More Schools and Fewer Tanks for the Mideast .. By Thomas L. Friedman

President Trump’s sudden announcement that he’s pulling U.S. troops out of Syria and shrinking their number in Afghanistan has prompted a new debate about American ground forces in the Middle East and whether keeping them there is vital or not. I’m asking myself the same question. To answer that question, though, I need to start with another question:

Why is it that the one Arab Spring country that managed to make a relatively peaceful transition from dictatorship to a constitutional democracy — with full empowerment for its women — is the country we’ve had the least to do with and where we’ve never sent soldiers to fight and die? It’s called Tunisia.

Yes, Tunisia, the only Middle East country to achieve the ends that we so badly desired for Iraq, Syria, Egypt, Libya, Yemen and Afghanistan, did so after having hosted more U.S. Peace Corps workers over the last 50 years than U.S. military advisers and after having received only about $1 billion in U.S. aid (and three loan guarantees) since its 2010-11 democracy revolution.

By comparison, the U.S. is now spending about $45 billion a year inAfghanistan — after 17 years of trying to transform it into a pluralistic democracy. That is an insane contrast. Especially when you consider that Tunisia’s self-propelled democracy is such an important model for the region, but an increasingly frail one.

It’s threatened by labor strikes, the spillover of instability from Libya, a slowing economy that can’t produce enough jobs or income for its educated young people, a 2016 International Monetary Fund loan that restricts the government from hiring, all causing stresses among the key players in its power-sharing deal involving trade unionists, Islamists, old-regime types and new democrats. For now, Tunisia is holding together, but it could sure use one week’s worth of what we spend in Afghanistan.

Why could Tunisia transition to democracy when others couldn’t? It starts with its founding father, Habib Bourguiba, Tunisia’s leader from independence, in 1956, to 1987.

Though he was a president-for-life like other Arab autocrats, Bourguiba was unique in other ways: He kept his army very small and did not waste four decades trying to destroy Israel; he was actually a lonely voice calling for coexistence.

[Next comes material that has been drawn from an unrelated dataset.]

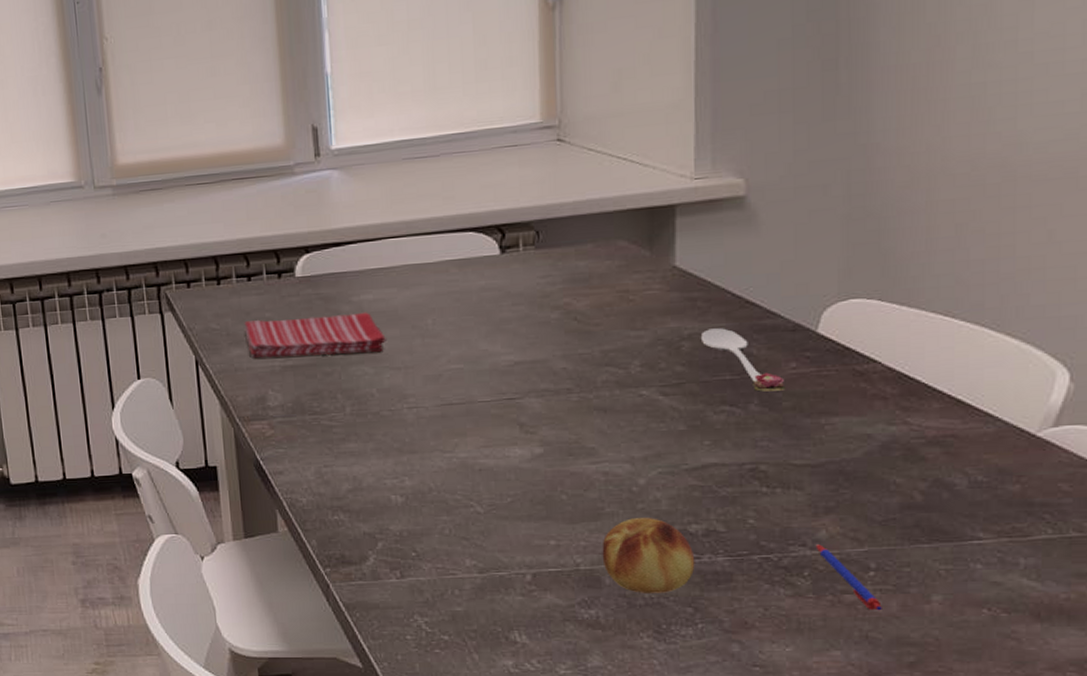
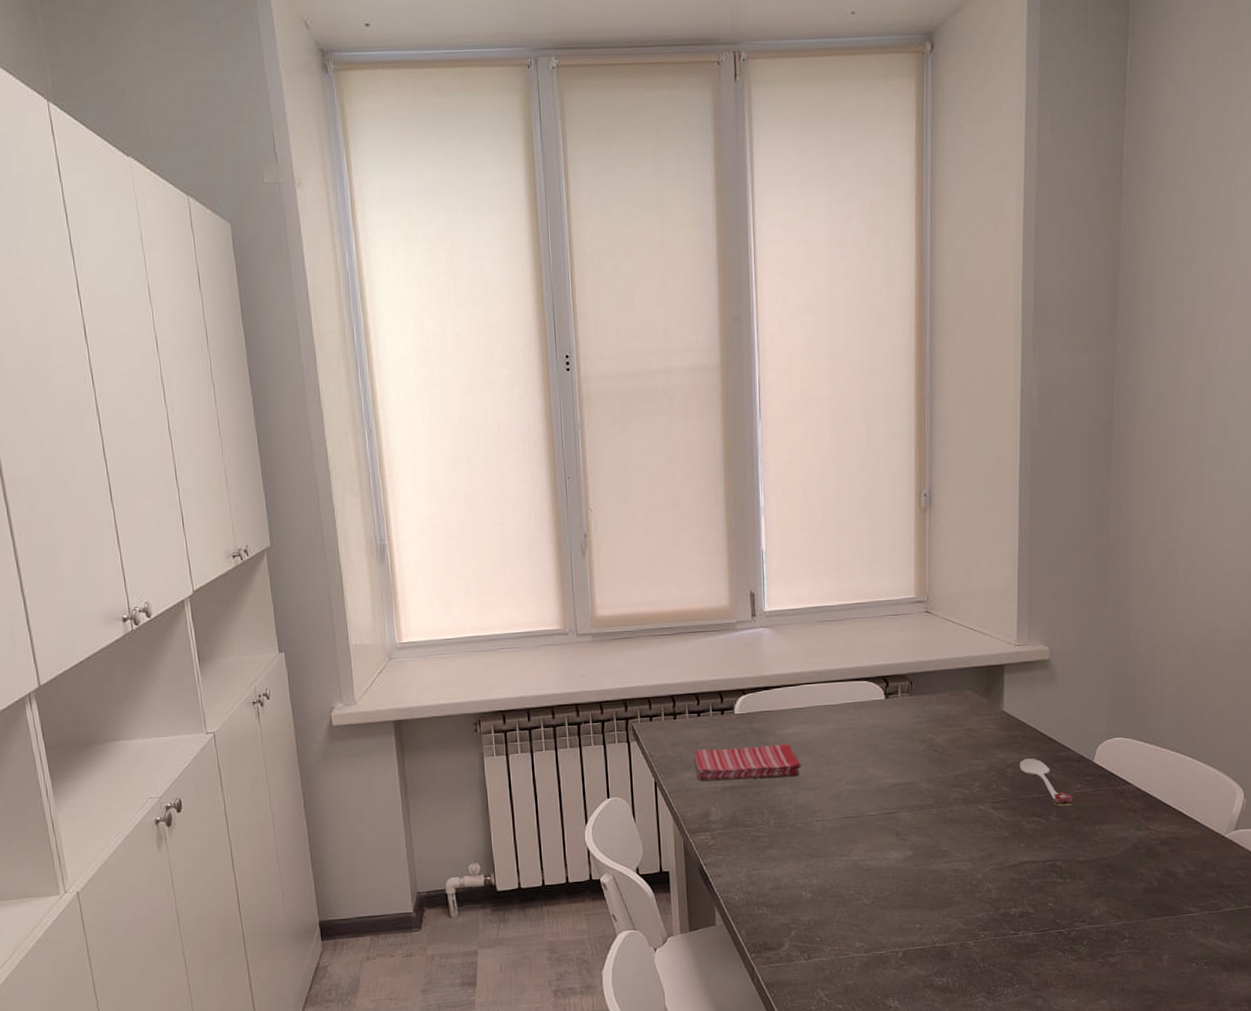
fruit: present [602,518,695,593] -> none [951,904,1014,963]
pen: present [815,544,882,611] -> none [1091,920,1132,969]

He educated and empowered Tunisian women and allowed relatively strong civil society groups to emerge — trade unions, lawyers’ syndicates, women’s groups, who were vital to toppling Bourguiba’s tyrannical successor and forging a new Constitution with Tunisia’s Islamic movement. Tunisia was also blessed by having little oil, so it had to invest in its people’s education.

Tunisia, in short, had the cultural underpinnings to sustain a democratic revolution. But political and cultural transformations move at different speeds. The U.S. (myself included) wanted to rush the necessary cultural transformation of Afghanistan and Iraq, but as Peter Drucker once noted, “Culture eats strategy for breakfast.” That fact — plus our own incompetence and their corruption — has eaten alive the U.S. democracy efforts in Iraq and Afghanistan.

All of this shapes how I think about Trump’s abrupt order to withdraw from Syria and desire to get out of Afghanistan. I think he is right on Afghanistan. We’ve defeated Al Qaeda there; it’s time for us to negotiate with the Taliban and Pakistan the best phased exit we can — and take as many people who worked for us as we can. Afghanistan has hard countries around it — Russia, Pakistan, India, China and Iran — and they have the ability to contain and manage the disorder there. We gave at the office.